**Aim of the exercise**: In the listing below, find each line containing "буенча" and report it.
=== Begin Enclosure ===
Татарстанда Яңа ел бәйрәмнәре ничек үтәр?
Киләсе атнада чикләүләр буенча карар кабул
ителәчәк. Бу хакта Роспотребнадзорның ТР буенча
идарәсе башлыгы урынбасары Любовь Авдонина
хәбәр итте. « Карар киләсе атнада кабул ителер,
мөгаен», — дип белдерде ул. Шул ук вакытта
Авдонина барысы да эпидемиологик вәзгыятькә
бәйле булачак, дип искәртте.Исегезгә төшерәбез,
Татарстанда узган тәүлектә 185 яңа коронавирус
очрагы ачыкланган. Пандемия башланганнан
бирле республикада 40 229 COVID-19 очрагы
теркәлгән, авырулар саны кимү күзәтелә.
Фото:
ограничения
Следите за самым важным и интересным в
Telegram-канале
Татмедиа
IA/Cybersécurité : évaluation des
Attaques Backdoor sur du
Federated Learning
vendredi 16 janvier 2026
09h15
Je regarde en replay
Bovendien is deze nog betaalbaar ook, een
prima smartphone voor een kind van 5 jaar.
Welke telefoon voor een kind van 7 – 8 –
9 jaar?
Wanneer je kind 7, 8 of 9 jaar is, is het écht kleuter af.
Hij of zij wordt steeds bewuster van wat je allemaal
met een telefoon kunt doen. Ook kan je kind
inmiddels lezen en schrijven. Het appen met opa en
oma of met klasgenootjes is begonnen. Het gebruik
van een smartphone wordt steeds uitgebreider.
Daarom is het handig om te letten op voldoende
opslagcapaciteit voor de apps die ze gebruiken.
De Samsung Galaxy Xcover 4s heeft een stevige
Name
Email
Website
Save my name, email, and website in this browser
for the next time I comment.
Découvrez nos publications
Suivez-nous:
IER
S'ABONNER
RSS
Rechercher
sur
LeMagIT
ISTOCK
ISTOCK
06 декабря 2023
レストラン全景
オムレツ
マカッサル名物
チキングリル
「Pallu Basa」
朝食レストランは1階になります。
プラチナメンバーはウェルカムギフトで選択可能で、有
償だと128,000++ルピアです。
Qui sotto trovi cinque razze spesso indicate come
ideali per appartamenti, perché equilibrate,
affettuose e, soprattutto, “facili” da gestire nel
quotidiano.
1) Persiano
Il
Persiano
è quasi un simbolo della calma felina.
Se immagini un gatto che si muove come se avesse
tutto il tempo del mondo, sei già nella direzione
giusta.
=== End Enclosure ===
**Answer to this task**:
Киләсе атнада чикләүләр буенча карар кабул
ителәчәк. Бу хакта Роспотребнадзорның ТР буенча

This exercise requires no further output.